Required action:
Exactly as written, please set down all of the entries again, with no pictures.

######

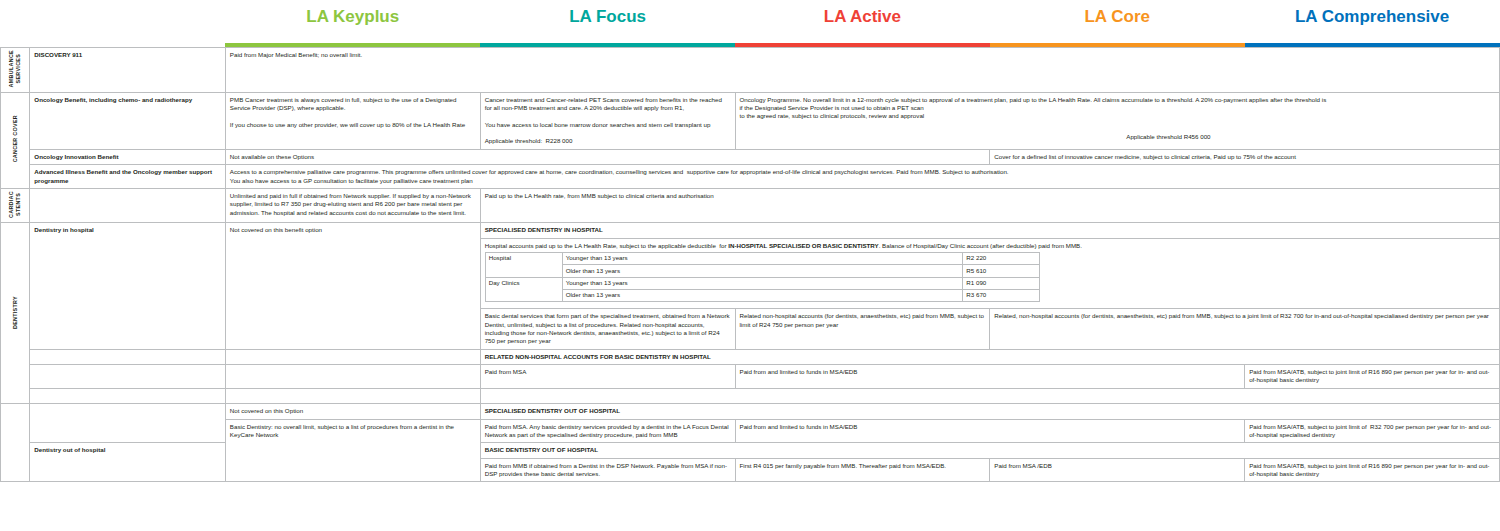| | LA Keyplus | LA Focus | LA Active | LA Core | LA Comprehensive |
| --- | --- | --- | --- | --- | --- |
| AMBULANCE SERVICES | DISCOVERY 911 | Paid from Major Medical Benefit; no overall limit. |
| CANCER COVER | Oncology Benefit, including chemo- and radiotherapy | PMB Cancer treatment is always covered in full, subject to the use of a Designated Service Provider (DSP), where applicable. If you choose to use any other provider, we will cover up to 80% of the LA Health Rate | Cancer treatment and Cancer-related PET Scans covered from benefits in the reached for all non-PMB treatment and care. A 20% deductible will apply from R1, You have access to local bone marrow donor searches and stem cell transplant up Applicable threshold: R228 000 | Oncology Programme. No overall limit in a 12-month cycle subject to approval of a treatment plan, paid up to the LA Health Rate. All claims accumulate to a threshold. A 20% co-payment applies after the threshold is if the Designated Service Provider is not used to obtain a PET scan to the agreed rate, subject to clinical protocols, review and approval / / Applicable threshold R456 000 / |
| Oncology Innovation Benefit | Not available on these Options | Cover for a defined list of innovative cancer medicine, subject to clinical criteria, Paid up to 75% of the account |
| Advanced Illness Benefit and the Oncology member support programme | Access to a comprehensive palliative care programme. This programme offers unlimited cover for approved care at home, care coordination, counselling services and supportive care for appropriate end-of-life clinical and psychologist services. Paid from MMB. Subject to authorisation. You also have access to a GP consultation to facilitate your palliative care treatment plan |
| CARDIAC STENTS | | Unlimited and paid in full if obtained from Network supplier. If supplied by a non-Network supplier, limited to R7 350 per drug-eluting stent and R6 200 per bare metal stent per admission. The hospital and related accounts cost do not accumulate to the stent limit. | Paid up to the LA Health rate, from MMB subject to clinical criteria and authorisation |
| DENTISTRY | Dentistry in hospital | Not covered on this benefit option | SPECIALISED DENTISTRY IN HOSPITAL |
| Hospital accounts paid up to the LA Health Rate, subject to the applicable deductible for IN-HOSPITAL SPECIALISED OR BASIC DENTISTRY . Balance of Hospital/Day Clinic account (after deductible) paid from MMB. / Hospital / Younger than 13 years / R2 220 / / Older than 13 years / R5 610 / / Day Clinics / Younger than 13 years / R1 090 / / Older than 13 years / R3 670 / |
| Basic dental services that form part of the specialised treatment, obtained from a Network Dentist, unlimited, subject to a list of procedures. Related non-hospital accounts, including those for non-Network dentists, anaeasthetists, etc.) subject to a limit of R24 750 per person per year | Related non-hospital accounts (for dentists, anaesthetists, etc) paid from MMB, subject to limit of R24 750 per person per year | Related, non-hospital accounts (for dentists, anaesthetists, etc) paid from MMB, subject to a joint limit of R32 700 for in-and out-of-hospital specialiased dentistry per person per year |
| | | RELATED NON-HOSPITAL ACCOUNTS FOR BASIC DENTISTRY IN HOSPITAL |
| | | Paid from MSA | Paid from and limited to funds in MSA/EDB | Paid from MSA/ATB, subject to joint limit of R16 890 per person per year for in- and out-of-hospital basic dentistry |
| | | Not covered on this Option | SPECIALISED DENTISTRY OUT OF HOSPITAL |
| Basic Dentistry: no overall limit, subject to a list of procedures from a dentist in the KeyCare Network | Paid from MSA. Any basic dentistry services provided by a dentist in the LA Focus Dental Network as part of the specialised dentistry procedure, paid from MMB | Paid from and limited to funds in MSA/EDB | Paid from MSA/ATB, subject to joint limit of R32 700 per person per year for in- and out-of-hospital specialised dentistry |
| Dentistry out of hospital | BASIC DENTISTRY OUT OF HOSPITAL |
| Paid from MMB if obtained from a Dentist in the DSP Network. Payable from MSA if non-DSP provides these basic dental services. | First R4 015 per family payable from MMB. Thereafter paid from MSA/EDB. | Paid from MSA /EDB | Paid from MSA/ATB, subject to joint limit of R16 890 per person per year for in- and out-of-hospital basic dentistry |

######

Answer space:
| | LA Keyplus | LA Focus | LA Active | LA Core | LA Comprehensive |
| --- | --- | --- | --- | --- | --- |
| AMBULANCE SERVICES | DISCOVERY 911 | Paid from Major Medical Benefit; no overall limit. |
| CANCER COVER | Oncology Benefit, including chemo- and radiotherapy | PMB Cancer treatment is always covered in full, subject to the use of a Designated Service Provider (DSP), where applicable. If you choose to use any other provider, we will cover up to 80% of the LA Health Rate | Cancer treatment and Cancer-related PET Scans covered from benefits in the reached for all non-PMB treatment and care. A 20% deductible will apply from R1, You have access to local bone marrow donor searches and stem cell transplant up Applicable threshold: R228 000 | Oncology Programme. No overall limit in a 12-month cycle subject to approval of a treatment plan, paid up to the LA Health Rate. All claims accumulate to a threshold. A 20% co-payment applies after the threshold is if the Designated Service Provider is not used to obtain a PET scan to the agreed rate, subject to clinical protocols, review and approval / / Applicable threshold R456 000 / |
| Oncology Innovation Benefit | Not available on these Options | Cover for a defined list of innovative cancer medicine, subject to clinical criteria, Paid up to 75% of the account |
| Advanced Illness Benefit and the Oncology member support programme | Access to a comprehensive palliative care programme. This programme offers unlimited cover for approved care at home, care coordination, counselling services and supportive care for appropriate end-of-life clinical and psychologist services. Paid from MMB. Subject to authorisation. You also have access to a GP consultation to facilitate your palliative care treatment plan |
| CARDIAC STENTS | | Unlimited and paid in full if obtained from Network supplier. If supplied by a non-Network supplier, limited to R7 350 per drug-eluting stent and R6 200 per bare metal stent per admission. The hospital and related accounts cost do not accumulate to the stent limit. | Paid up to the LA Health rate, from MMB subject to clinical criteria and authorisation |
| DENTISTRY | Dentistry in hospital | Not covered on this benefit option | SPECIALISED DENTISTRY IN HOSPITAL |
| Hospital accounts paid up to the LA Health Rate, subject to the applicable deductible for IN-HOSPITAL SPECIALISED OR BASIC DENTISTRY . Balance of Hospital/Day Clinic account (after deductible) paid from MMB. / Hospital / Younger than 13 years / R2 220 / / Older than 13 years / R5 610 / / Day Clinics / Younger than 13 years / R1 090 / / Older than 13 years / R3 670 / |
| Basic dental services that form part of the specialised treatment, obtained from a Network Dentist, unlimited, subject to a list of procedures. Related non-hospital accounts, including those for non-Network dentists, anaeasthetists, etc.) subject to a limit of R24 750 per person per year | Related non-hospital accounts (for dentists, anaesthetists, etc) paid from MMB, subject to limit of R24 750 per person per year | Related, non-hospital accounts (for dentists, anaesthetists, etc) paid from MMB, subject to a joint limit of R32 700 for in-and out-of-hospital specialiased dentistry per person per year |
| | | RELATED NON-HOSPITAL ACCOUNTS FOR BASIC DENTISTRY IN HOSPITAL |
| | | Paid from MSA | Paid from and limited to funds in MSA/EDB | Paid from MSA/ATB, subject to joint limit of R16 890 per person per year for in- and out-of-hospital basic dentistry |
| | | Not covered on this Option | SPECIALISED DENTISTRY OUT OF HOSPITAL |
| Basic Dentistry: no overall limit, subject to a list of procedures from a dentist in the KeyCare Network | Paid from MSA. Any basic dentistry services provided by a dentist in the LA Focus Dental Network as part of the specialised dentistry procedure, paid from MMB | Paid from and limited to funds in MSA/EDB | Paid from MSA/ATB, subject to joint limit of R32 700 per person per year for in- and out-of-hospital specialised dentistry |
| Dentistry out of hospital | BASIC DENTISTRY OUT OF HOSPITAL |
| Paid from MMB if obtained from a Dentist in the DSP Network. Payable from MSA if non-DSP provides these basic dental services. | First R4 015 per family payable from MMB. Thereafter paid from MSA/EDB. | Paid from MSA /EDB | Paid from MSA/ATB, subject to joint limit of R16 890 per person per year for in- and out-of-hospital basic dentistry |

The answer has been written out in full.